Whenever a contracting officer of an agency has reason to believe that a product furnished under a covered contract is a sweatshop good, the head of the agency shall refer the matter for investigation to the Inspector General of the agency and, as the head of the agency or the Inspector General determines appropriate, to the Attorney General and the Under Secretary for Border and Transportation Security.

(c)

Remedies

(1)

The head of an agency may impose remedies as provided in this subsection if the head of the agency finds that the contractor—

(A)

has furnished under a covered contract a product that is a sweatshop good;

(B)

has submitted a false certification under subsection (a)(1); or

(C)

has failed to cooperate with an investigation under subsection (b).

(2)

The head of an agency may terminate a covered contract on the basis of a finding of a violation that occurs under paragraph (1) after the date the requirements of this section are implemented through the amendment of the Federal Acquisition Regulation under sections 6 and 25 of the Office of Federal Procurement Policy Act (41 U.S.C. 405 and 421).

(3)

The head of an agency may debar or suspend a contractor from eligibility for Federal contracts on the basis of a finding that the contractor has committed a violation described in paragraph (1).
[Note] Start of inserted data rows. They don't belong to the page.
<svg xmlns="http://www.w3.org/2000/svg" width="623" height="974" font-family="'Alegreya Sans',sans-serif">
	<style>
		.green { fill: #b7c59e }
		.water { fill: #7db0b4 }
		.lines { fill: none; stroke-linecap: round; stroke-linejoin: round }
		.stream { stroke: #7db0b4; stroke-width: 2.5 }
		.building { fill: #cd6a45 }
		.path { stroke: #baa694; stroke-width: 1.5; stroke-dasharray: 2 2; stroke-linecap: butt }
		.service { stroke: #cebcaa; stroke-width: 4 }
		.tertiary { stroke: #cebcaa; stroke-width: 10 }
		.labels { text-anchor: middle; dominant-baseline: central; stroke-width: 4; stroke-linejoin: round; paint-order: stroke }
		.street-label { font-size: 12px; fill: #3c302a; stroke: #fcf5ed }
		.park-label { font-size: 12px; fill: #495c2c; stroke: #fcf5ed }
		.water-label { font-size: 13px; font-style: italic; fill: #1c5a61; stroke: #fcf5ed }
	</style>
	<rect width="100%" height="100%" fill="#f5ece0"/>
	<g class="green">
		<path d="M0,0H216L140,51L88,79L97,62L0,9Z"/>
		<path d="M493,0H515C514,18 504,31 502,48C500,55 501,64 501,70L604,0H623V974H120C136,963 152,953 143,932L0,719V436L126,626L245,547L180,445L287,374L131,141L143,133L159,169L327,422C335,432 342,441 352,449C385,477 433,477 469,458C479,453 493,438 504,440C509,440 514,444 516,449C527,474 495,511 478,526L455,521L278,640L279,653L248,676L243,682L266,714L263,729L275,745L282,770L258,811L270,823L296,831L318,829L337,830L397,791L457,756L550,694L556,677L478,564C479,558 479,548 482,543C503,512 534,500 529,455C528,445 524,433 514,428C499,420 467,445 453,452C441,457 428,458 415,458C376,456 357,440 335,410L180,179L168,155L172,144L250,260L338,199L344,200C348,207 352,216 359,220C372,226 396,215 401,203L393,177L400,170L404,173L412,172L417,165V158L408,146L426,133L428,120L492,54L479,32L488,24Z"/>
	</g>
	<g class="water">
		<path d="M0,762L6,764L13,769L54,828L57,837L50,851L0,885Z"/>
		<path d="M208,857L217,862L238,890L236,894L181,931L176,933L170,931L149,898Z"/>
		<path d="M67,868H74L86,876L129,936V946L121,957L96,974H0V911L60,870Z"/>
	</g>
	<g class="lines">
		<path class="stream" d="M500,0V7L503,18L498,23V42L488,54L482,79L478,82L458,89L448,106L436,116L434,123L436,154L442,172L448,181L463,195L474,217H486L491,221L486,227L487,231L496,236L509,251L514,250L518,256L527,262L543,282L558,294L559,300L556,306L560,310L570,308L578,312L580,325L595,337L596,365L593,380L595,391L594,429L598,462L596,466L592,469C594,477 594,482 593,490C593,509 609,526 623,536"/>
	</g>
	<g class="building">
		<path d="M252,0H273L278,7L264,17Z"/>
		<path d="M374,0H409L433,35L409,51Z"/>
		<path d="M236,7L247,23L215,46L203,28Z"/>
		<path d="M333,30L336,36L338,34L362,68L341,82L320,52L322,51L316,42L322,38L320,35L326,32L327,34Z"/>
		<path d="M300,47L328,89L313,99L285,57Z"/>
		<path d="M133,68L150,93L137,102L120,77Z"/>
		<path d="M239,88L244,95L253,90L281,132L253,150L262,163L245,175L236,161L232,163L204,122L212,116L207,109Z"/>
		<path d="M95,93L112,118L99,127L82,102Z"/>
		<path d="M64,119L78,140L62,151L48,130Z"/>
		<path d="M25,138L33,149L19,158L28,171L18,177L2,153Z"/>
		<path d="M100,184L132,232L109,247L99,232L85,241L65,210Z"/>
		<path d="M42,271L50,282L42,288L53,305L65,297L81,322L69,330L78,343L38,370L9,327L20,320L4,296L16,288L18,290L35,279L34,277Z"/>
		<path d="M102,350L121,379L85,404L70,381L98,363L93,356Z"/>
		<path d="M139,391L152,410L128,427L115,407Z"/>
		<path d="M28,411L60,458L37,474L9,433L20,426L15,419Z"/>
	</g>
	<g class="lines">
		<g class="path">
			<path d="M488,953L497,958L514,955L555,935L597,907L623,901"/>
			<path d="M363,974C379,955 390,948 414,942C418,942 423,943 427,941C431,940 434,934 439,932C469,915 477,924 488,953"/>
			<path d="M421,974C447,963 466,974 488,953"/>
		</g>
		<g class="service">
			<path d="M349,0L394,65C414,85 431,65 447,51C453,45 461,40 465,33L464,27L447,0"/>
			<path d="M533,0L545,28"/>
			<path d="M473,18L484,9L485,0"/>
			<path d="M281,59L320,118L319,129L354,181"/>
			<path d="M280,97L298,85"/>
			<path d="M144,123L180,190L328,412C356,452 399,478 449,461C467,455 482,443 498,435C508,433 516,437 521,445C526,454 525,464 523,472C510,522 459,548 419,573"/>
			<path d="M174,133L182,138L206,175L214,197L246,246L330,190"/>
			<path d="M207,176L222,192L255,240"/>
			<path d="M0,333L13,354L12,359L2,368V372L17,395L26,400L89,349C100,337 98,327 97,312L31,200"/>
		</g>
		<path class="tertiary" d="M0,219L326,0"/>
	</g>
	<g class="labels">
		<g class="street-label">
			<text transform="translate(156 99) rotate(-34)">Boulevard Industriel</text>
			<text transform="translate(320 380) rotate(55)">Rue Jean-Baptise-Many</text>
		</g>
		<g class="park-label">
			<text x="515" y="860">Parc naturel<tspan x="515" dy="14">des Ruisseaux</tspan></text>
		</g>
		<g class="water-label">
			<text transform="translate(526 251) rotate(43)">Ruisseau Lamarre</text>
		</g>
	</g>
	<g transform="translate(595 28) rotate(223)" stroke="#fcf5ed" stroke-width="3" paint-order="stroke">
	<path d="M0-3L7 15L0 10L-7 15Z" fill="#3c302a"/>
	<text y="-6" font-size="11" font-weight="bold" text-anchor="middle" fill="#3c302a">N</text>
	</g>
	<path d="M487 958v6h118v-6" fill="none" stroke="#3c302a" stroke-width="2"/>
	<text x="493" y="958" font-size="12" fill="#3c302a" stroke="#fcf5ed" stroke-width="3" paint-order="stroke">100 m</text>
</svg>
The debarment period may not exceed 3 years.

(4)

The Administrator of General Services shall include on the List of Parties Excluded from Federal Procurement and Nonprocurement Programs maintained by the Administrator under part 9 of the Federal Acquisition Regulation each contractor that is debarred, suspended, proposed for debarment or suspension, or declared ineligible by the head of an agency on the basis that the contractor has committed a violation under paragraph (1).

(5)

This section shall not be construed to limit the use of other remedies available to the head of an agency or any other official of the Federal Government on the basis of a finding under paragraph (1).

(d)

Definitions

In this section:

(1)

The term covered contract means a contract for a total amount in excess of the micro-purchase threshold, as that term is defined in section 32(f) of the Office of Federal Procurement Policy Act (41 U.S.C. 428(f)).

(2)

The term sweatshop good means all goods, wares, articles, and merchandise mined, produced, or manufactured wholly or in part in violation of core labor standards, as defined in section 3 of the Decent Working Conditions and Fair Competition Act.

.

(2)

Clerical amendment

The table of contents at the beginning of such chapter is amended by adding at the end the following new item:

2333. Prohibition on procurement of sweatshop goods..

(c)

Implementation through the federal acquisition regulation

Not later than 120 days after the date of the enactment of this Act, the Federal Acquisition Regulatory Council shall amend the Federal Acquisition Regulation issued under sections 6 and 25 of the Office of Federal Procurement Policy Act (41 U.S.C. 405 and 421) to provide for the implementation of the requirements of section 318 of the Federal Property of Administrative Services Act of 1949 and section 2333 of title 10, United States Code, as added by subsections (a) and (b), respectively.

(d)

Report

Not later than 2 years after the requirements of this section and of section 318 of the Federal Property of Administrative Services Act of 1949 and section 2333 of title 10, United States Code, as added by subsections (a) and (b), respectively, are implemented through the amendment of the Federal Acquisition Regulation pursuant to subsection (c), the Administrator of General Services, with the assistance of other executive agencies, shall submit to the Office of Management and Budget a report on the actions taken under such sections.